Job cuts on the cards at Scottish banks?
With Royal Bank of Scotland nationalised and HBOS set to be snapped up by Lloyds TSB at a bargain price, concerns are mounting about just how many of the nearly 35,000 jobs north of the border will be for the chop.
The chief executives and chairmen of the banks have already left, and RBS looks set to scale back its investment banking and capital markets activities, but the fate of Scottish employees still hangs in the balance.
Derek Simpson, joint general secretary for financial services union Unite, said: "Workers in the financial services industry in Scotland are not the culprits of the credit crunch and we are not prepared to allow them to become the victims."

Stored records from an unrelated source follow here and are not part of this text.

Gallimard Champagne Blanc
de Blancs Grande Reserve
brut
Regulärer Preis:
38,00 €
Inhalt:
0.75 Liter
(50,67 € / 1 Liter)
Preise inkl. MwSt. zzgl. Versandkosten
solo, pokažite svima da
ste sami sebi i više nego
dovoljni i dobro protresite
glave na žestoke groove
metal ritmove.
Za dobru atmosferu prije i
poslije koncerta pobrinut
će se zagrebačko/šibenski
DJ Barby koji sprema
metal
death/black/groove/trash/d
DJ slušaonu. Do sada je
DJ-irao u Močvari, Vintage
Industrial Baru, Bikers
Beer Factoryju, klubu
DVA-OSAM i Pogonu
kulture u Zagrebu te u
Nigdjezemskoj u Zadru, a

Edinburgh's standing as a financial centre could be severely dented if decision-making drifts south, away from the banks' Scottish headquarters. Scotland is home to 17,600 HBOS workers, with 100 staff in the office on the Mound in Edinburgh, while RBS employs 16,500 people north of the border.

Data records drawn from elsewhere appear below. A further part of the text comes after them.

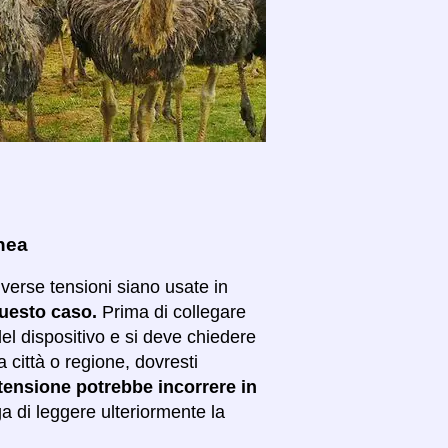
enea
iverse tensioni siano usate in
questo caso.
Prima di collegare
el dispositivo e si deve chiedere
ra città o regione, dovresti
di tensione potrebbe incorrere in
a di leggere ulteriormente la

Financial analyst Alastair Cumming, investment manager at Barclays Wealth in Glasgow, reckons jobs could be relocated. He adds: "If the decision-making goes south, it will damage the quality of Edinburgh's authority as a financial market."

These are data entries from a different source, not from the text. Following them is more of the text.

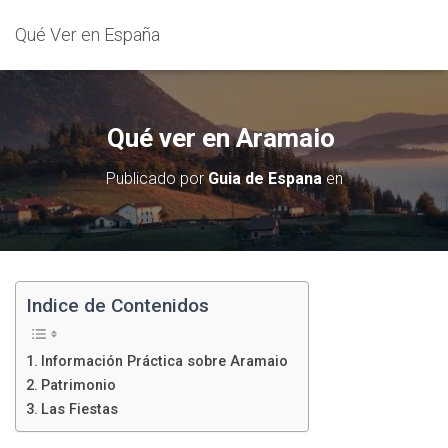
Qué Ver en España
Qué ver en Aramaio
Publicado por
Guia de Espana
en
Indice de Contenidos
Información Práctica sobre Aramaio
Patrimonio
Las Fiestas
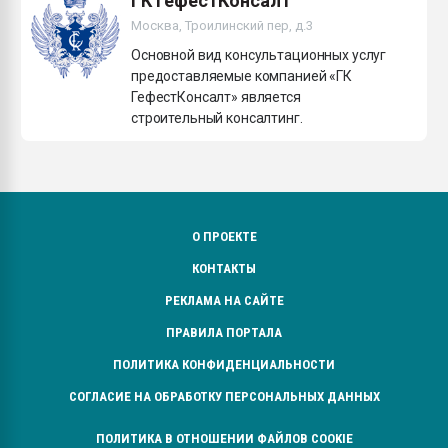
ГК ГефестКонсалт
Москва, Троилинский пер, д.3
Основной вид консультационных услуг
предоставляемые компанией «ГК
ГефестКонсалт» является
строительный консалтинг.
О ПРОЕКТЕ
КОНТАКТЫ
РЕКЛАМА НА САЙТЕ
ПРАВИЛА ПОРТАЛА
ПОЛИТИКА КОНФИДЕНЦИАЛЬНОСТИ
СОГЛАСИЕ НА ОБРАБОТКУ ПЕРСОНАЛЬНЫХ ДАННЫХ
ПОЛИТИКА В ОТНОШЕНИИ ФАЙЛОВ COOKIE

Speaking on the BBC's Politics Show on Sunday, first minister of Scotland Alex Salmond said that regardless of market movements this week, the government would "stand up for jobs and decision-making" in Scotland.
RBS has said that the government action would have no immediate implications for jobs. Meanwhile, in the initial HBOS takeover document, Lloyds TSB said it would keep the enlarged group's headquarters on the Mound and focus on retaining Scottish jobs.
But since the terms of the rescue were renegotiated yesterday, concerns over this promise have been raised, with chancellor Alistair Darling saying he was "extremely concerned" about local jobs.